Chronik.fr : Assiste-t-on à la montée des rhétoriques nationalistes et identitaires, anti-démocratiques, et à la raréfaction des projets de société optimistes, tournés vers l’avenir ?
C. A. : Je ne crois pas qu’il y ait une « fin des idéologies » : elles se sont plutôt reconfigurées. Elles ne proposent plus un « grand soir », mais, que ce soient les projet nationalistes réactionnaires, les mouvements écologistes alternatifs de décroissance, ou même le projet implicite d’une « start-up nation » modelé sur la rentabilité économique, chaque discours projette un monde futur.
Les discours de revendication ont cependant changé de camp : dans les années 1960-70, c’étaient la gauche marxiste et progressiste et les mouvements de « libération » qui s’inscrivaient comme contre-discours et revendiquaient une société et des droits nouveaux. Aujourd’hui ce sont les discours identitaires, xénophobes et nationalistes qui s’affublent du label d’anticonformistes et de « résistants » et formulent le plus fortement une vision du monde.

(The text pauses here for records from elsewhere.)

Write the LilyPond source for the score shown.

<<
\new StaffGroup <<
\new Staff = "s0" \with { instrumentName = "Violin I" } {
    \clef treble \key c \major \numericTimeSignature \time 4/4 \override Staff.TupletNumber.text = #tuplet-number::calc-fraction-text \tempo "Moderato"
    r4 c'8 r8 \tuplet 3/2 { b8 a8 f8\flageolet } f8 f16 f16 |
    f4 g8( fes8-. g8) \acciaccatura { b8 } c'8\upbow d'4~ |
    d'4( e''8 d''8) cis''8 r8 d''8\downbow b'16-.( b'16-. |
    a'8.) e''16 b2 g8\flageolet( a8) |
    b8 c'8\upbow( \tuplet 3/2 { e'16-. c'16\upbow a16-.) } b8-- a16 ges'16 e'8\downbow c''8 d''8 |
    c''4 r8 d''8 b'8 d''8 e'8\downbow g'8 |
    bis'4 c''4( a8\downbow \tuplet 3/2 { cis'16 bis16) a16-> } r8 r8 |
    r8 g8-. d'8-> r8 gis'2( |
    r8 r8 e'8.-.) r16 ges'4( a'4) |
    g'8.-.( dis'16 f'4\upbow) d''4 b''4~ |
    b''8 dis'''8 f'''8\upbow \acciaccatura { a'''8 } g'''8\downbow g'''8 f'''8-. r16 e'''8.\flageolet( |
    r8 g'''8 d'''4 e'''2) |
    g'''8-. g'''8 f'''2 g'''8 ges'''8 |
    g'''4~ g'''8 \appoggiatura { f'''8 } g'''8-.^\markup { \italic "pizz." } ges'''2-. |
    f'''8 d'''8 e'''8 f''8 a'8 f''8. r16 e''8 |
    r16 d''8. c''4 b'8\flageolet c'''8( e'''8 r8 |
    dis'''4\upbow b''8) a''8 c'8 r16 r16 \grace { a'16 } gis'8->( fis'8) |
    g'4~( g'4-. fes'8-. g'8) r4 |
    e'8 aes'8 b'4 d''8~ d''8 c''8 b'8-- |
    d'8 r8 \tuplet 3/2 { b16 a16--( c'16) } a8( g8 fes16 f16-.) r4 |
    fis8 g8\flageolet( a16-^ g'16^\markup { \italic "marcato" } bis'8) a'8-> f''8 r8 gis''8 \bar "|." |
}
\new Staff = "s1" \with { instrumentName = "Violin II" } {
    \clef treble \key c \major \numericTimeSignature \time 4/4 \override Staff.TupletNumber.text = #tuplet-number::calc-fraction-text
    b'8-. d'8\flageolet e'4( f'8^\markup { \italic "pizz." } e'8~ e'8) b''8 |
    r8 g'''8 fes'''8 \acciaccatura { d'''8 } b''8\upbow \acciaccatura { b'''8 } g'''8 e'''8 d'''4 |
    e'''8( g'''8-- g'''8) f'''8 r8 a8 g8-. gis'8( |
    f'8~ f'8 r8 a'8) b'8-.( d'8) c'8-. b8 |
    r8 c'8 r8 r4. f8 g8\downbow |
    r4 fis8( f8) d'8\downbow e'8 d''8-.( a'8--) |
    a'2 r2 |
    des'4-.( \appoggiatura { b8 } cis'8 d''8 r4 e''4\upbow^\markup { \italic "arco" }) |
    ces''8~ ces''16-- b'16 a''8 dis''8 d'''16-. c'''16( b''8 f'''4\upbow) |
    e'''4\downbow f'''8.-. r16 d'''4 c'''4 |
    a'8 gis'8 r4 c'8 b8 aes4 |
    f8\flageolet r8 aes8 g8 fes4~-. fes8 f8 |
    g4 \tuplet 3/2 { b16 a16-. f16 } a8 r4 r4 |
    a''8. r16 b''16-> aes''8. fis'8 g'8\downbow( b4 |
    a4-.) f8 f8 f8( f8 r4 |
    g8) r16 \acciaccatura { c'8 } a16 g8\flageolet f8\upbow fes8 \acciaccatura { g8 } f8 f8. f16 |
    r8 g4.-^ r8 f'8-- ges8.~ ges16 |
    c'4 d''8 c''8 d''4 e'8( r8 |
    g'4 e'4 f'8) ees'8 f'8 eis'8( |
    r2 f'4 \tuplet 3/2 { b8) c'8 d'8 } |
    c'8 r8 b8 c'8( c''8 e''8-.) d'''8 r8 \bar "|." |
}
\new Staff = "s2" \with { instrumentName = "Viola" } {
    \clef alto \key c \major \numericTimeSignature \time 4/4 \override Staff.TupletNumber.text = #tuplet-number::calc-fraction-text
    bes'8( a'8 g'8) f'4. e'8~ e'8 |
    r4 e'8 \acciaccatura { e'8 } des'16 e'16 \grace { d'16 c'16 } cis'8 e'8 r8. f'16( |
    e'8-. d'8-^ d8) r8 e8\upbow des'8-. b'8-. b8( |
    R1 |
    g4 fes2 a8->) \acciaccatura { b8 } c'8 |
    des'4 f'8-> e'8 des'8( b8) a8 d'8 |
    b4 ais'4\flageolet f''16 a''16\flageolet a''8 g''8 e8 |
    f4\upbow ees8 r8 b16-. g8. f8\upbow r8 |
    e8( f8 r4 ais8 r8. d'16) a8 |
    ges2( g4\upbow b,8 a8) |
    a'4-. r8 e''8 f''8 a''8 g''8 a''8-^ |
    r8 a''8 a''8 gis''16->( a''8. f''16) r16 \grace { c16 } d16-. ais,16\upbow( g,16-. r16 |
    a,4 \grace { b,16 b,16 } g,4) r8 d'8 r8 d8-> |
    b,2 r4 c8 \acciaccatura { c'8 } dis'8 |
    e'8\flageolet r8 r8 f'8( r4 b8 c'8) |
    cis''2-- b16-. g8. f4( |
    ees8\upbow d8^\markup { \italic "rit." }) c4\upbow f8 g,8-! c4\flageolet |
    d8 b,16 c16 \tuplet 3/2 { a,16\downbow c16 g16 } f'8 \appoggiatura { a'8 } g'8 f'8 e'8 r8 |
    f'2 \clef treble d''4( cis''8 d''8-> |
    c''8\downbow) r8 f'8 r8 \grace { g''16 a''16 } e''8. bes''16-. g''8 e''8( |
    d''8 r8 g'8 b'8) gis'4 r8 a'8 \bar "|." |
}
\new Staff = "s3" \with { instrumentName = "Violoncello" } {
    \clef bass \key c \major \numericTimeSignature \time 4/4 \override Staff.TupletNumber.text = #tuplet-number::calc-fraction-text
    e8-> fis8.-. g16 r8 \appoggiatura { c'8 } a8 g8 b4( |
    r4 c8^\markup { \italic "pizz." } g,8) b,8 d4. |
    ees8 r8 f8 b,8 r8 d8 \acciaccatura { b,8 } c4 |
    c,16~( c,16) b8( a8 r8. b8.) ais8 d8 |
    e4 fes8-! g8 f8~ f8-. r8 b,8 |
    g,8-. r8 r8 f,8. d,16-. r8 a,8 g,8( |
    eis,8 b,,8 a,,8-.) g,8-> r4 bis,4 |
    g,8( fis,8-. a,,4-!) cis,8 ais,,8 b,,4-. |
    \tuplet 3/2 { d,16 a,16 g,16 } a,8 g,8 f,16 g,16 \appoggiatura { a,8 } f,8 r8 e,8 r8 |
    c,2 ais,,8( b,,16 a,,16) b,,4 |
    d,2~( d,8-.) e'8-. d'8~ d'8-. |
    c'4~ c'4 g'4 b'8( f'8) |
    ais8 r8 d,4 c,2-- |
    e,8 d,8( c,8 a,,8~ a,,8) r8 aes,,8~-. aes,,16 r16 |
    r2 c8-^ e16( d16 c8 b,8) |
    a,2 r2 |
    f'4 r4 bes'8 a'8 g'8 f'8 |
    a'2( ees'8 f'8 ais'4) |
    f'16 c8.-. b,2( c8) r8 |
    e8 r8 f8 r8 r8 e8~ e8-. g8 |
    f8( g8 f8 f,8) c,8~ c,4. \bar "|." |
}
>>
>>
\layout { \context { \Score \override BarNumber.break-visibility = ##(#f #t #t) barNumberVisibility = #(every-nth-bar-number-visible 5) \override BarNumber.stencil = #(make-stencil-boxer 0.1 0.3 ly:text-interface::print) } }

Chronik.fr : Comment évolue(nt) le(s) discours de gauche en France et en Europe ? Voyez-vous un renouveau dans les thèmes, les références et les mots choisis depuis les élections de 2017 ?
C. A. : En France, la gauche se cherche, et ne sait parfois même plus comment se dénommer. La France Insoumise refuse le label « gauche » pour préférer un discours intentionnellement transversal et populiste (dans le sens des théoriciens Laclau et Mouffe) au prétexte que cinq ans de pouvoir socialiste ont abîmé le mot « gauche ». Le Parti socialiste est en déliquescence et au mieux en plein travail de refondation. Génération.s, le nouveau mouvement de Benoît Hamon a peu de porte-paroles et de surface médiatique, tout comme les écologistes, les communistes, les anti-capitalistes.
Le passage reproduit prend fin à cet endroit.